Carolì: «I muri sono la mia tela, do spazio e voce a donne e bambini»

La street artist Carolina Blanco,: «L’arte è salvezza, quella di strada è per tutti e a portata di tutti. I lavori che faccio sono le emozioni che ho, voglio stare bene e far stare bene»

La redazione
Carolina Blanco nel ritratto di Massimo Jatos
Carolina Blanco nel ritratto di Massimo Jatos

Carolì, street artist donna. Una mosca bianca in un movimento artistico che dovrebbe o vorrebbe essere all’avanguardia anche sotto il profilo sociale. Perché siete così poche?

«Siamo pochissime se ci riferiamo al Veneto, cinque, e ci conosciamo tutte. Siamo molto unite tra noi. In realtà, considerando l’Italia, siamo tantissime: penso per esempio ad Alice Pasquini, Alessandra Carloni, Capobianco, Rame, solo per citare i nomi più noti. Con alcune siamo amiche, altre vorrei conoscerle. Un invito che faccio spesso andando nelle scuole è l’invito a far parte di questo movimento: nuove generazioni di artiste e di artisti».

Le donne possono portare qualcosa di diverso nel movimento?

«Noi donne portiamo sempre qualcosa in più, in qualsiasi settore. Abbiamo una sensibilità diversa che apporta, anche a livello artistico, un plus».

Perché lei ha scelto la strada della strada?

«L’arte di strada è una scelta fatta tardi nella mia vita, a 29 anni. Ed è avvenuta per caso, quando vivevo a Roma e dopo l’università a Padova. Ho incrociato degli artisti inglesi che stavano facendo un muro; sono rimasta incuriosita da questo strumento artistico così affascinante. Era la prima volta che vedevo usare la bomboletta, ho chiesto informazioni su dove comprarla e da lì ho iniziato».

E ha continuato.

«L’arte di strada nasce nella strada, è a portata di tutti e per tutti. L’adrenalina che ti dà il muro, che è un foglio gigante, è immensa: ti dà l’idea di riuscire a vedere in grande. Puoi osservare i tuoi lavori crescere sul muro, una tela tutta particolare. Con il muro lavori sotto gli occhi e il giudizio degli altri, nel bene e nel male. È un’emozione incredibile che non ti abbandona mai: finché avrò respiro avrò il pennello o la bomboletta in mano, sulla tela o sul muro».

========================================================================

Da svolgere:
(1) Ritrascrivi dall'intervista il passo che va da "Carolì, street artist" fino a "diverso nel movimento?".
(2) Secondo l'intervista, a che età Carolì ha scelto l'arte di strada?

========================================================================

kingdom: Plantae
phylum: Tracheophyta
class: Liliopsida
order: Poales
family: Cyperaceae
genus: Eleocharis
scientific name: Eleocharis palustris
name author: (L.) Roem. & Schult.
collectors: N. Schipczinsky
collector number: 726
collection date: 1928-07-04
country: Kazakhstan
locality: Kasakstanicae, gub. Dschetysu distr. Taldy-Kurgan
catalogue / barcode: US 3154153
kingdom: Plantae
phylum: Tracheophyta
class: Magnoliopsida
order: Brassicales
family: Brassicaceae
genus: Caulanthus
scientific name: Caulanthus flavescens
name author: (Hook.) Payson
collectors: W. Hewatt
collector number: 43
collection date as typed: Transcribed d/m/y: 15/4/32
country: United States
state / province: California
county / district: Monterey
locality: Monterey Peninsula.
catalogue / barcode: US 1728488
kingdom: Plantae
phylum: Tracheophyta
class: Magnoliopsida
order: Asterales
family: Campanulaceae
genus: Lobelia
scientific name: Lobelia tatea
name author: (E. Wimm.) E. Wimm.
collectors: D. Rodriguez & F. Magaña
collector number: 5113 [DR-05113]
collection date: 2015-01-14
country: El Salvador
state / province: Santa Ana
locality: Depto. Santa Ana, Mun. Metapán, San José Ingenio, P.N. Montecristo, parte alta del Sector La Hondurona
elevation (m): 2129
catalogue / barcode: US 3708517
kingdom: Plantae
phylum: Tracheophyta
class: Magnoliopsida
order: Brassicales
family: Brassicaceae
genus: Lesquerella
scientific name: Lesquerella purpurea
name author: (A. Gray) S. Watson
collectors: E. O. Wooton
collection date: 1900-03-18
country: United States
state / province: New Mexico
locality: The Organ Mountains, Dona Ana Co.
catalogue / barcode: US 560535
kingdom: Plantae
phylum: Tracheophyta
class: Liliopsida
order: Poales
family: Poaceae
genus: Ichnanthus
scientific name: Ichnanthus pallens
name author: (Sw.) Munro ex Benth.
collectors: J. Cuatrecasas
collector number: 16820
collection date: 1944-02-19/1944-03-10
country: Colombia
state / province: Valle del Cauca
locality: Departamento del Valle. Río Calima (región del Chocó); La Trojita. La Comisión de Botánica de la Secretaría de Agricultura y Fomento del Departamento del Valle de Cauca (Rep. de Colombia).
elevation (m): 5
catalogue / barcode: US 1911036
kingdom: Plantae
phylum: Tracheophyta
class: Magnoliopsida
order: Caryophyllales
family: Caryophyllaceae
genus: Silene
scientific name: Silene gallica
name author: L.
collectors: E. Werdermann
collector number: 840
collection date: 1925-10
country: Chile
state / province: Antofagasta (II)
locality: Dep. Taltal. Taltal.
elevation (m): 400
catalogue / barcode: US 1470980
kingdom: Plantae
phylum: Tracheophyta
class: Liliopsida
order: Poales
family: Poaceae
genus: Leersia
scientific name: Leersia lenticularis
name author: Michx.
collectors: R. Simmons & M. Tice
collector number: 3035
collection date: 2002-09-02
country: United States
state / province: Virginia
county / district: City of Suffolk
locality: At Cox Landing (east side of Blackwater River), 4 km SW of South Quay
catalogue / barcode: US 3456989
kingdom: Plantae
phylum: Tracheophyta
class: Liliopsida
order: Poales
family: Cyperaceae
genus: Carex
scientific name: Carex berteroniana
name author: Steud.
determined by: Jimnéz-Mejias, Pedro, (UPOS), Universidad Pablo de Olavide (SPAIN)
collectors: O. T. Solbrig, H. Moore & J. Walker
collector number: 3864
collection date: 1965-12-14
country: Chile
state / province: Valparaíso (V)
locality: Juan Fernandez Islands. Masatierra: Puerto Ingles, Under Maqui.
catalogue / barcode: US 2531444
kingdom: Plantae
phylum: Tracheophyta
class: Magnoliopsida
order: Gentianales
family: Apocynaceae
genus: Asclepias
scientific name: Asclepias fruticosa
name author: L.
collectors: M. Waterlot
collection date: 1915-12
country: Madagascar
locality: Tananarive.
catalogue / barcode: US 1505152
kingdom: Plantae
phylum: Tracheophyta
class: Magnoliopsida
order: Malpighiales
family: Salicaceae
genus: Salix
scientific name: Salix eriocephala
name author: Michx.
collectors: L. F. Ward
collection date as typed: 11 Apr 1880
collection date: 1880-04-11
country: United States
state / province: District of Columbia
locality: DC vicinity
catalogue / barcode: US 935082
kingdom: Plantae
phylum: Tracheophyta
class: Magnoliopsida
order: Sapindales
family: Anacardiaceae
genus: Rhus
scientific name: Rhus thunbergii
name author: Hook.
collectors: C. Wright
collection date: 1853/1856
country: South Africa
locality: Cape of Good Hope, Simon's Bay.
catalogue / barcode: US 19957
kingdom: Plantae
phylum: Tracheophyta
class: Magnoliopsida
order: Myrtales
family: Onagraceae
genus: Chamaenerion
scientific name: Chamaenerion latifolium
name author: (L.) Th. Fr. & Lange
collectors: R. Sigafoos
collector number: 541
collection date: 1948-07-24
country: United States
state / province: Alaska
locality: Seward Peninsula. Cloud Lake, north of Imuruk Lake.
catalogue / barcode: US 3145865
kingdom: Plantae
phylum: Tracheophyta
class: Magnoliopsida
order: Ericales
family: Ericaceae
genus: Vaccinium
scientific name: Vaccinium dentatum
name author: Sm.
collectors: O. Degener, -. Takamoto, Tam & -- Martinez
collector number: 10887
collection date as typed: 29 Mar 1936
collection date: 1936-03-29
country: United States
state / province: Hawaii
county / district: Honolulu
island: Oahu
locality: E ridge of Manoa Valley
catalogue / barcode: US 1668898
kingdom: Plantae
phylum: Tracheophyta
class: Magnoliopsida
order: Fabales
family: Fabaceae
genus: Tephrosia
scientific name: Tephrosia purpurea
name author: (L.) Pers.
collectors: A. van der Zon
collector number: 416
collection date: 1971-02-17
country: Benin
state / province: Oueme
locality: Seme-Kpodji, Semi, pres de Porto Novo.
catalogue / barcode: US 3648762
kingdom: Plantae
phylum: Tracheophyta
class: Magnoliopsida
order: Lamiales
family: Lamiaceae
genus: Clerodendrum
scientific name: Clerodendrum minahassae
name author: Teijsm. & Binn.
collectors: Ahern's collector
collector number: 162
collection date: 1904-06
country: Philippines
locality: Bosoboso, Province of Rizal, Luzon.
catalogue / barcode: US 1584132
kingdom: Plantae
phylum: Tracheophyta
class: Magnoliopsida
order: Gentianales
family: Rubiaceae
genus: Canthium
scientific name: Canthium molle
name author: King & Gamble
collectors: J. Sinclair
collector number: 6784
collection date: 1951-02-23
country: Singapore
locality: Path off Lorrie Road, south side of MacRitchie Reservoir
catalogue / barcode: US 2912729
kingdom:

========================================================================

Soluzioni degli esercizi:
(1)
Carolì, street artist donna. Una mosca bianca in un movimento artistico che dovrebbe o vorrebbe essere all’avanguardia anche sotto il profilo sociale. Perché siete così poche?

«Siamo pochissime se ci riferiamo al Veneto, cinque, e ci conosciamo tutte. Siamo molto unite tra noi. In realtà, considerando l’Italia, siamo tantissime: penso per esempio ad Alice Pasquini, Alessandra Carloni, Capobianco, Rame, solo per citare i nomi più noti. Con alcune siamo amiche, altre vorrei conoscerle. Un invito che faccio spesso andando nelle scuole è l’invito a far parte di questo movimento: nuove generazioni di artiste e di artisti».

Le donne possono portare qualcosa di diverso nel movimento?

(2) A 29 anni.